(Data shown)
---*---

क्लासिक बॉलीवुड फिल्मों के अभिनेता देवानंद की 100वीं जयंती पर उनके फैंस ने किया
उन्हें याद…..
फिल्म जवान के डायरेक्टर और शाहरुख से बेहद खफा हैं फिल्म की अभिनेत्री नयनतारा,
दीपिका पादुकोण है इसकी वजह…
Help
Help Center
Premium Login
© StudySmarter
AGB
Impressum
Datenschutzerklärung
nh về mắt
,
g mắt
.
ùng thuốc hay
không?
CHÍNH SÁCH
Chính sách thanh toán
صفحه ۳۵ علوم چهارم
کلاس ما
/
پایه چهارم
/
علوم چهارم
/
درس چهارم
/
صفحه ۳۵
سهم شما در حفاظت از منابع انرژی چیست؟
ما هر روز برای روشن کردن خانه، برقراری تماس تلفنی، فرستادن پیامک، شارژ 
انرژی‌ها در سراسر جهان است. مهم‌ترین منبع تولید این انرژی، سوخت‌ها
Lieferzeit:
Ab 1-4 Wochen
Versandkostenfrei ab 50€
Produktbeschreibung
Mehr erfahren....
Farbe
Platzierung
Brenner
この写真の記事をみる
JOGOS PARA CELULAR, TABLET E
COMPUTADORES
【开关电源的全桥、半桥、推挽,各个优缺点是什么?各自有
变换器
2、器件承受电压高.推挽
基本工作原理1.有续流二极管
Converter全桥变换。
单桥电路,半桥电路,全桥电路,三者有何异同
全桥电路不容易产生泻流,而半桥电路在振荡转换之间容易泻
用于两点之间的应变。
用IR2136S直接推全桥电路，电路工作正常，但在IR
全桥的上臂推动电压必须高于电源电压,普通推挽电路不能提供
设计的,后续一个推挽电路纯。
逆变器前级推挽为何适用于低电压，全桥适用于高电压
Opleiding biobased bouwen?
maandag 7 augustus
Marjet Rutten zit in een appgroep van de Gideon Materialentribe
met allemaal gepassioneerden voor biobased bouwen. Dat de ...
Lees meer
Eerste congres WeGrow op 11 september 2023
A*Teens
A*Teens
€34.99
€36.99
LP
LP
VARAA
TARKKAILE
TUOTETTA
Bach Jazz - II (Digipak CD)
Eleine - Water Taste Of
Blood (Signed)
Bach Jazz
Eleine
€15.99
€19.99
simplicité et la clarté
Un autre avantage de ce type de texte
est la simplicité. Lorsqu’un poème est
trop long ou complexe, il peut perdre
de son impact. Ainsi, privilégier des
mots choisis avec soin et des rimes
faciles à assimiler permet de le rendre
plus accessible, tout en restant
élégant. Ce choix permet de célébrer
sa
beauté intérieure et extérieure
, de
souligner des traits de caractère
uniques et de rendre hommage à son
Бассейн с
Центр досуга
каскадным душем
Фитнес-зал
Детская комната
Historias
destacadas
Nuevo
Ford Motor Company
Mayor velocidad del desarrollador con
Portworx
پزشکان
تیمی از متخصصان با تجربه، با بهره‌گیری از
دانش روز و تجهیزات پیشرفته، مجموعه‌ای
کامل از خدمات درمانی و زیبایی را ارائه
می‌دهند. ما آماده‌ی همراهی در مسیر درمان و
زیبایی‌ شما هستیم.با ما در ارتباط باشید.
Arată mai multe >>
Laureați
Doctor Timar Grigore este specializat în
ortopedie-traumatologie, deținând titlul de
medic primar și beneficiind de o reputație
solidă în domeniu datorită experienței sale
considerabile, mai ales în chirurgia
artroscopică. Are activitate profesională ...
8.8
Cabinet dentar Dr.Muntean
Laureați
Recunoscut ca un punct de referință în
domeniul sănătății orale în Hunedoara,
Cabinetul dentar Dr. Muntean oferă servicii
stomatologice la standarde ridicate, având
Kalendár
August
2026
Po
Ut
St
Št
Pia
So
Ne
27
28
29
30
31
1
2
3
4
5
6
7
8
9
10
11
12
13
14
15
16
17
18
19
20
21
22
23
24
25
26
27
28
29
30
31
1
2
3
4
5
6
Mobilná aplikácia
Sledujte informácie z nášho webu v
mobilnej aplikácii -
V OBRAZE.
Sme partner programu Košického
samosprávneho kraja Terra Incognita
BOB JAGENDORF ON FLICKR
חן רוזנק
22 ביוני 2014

---*---

From the line that contains "Arată mai multe >>" down to the last line of the listing above, repeat each line exactly, and include nothing else.

(Reply)
Arată mai multe >>
Laureați
Doctor Timar Grigore este specializat în
ortopedie-traumatologie, deținând titlul de
medic primar și beneficiind de o reputație
solidă în domeniu datorită experienței sale
considerabile, mai ales în chirurgia
artroscopică. Are activitate profesională ...
8.8
Cabinet dentar Dr.Muntean
Laureați
Recunoscut ca un punct de referință în
domeniul sănătății orale în Hunedoara,
Cabinetul dentar Dr. Muntean oferă servicii
stomatologice la standarde ridicate, având
Kalendár
August
2026
Po
Ut
St
Št
Pia
So
Ne
27
28
29
30
31
1
2
3
4
5
6
7
8
9
10
11
12
13
14
15
16
17
18
19
20
21
22
23
24
25
26
27
28
29
30
31
1
2
3
4
5
6
Mobilná aplikácia
Sledujte informácie z nášho webu v
mobilnej aplikácii -
V OBRAZE.
Sme partner programu Košického
samosprávneho kraja Terra Incognita
BOB JAGENDORF ON FLICKR
חן רוזנק
22 ביוני 2014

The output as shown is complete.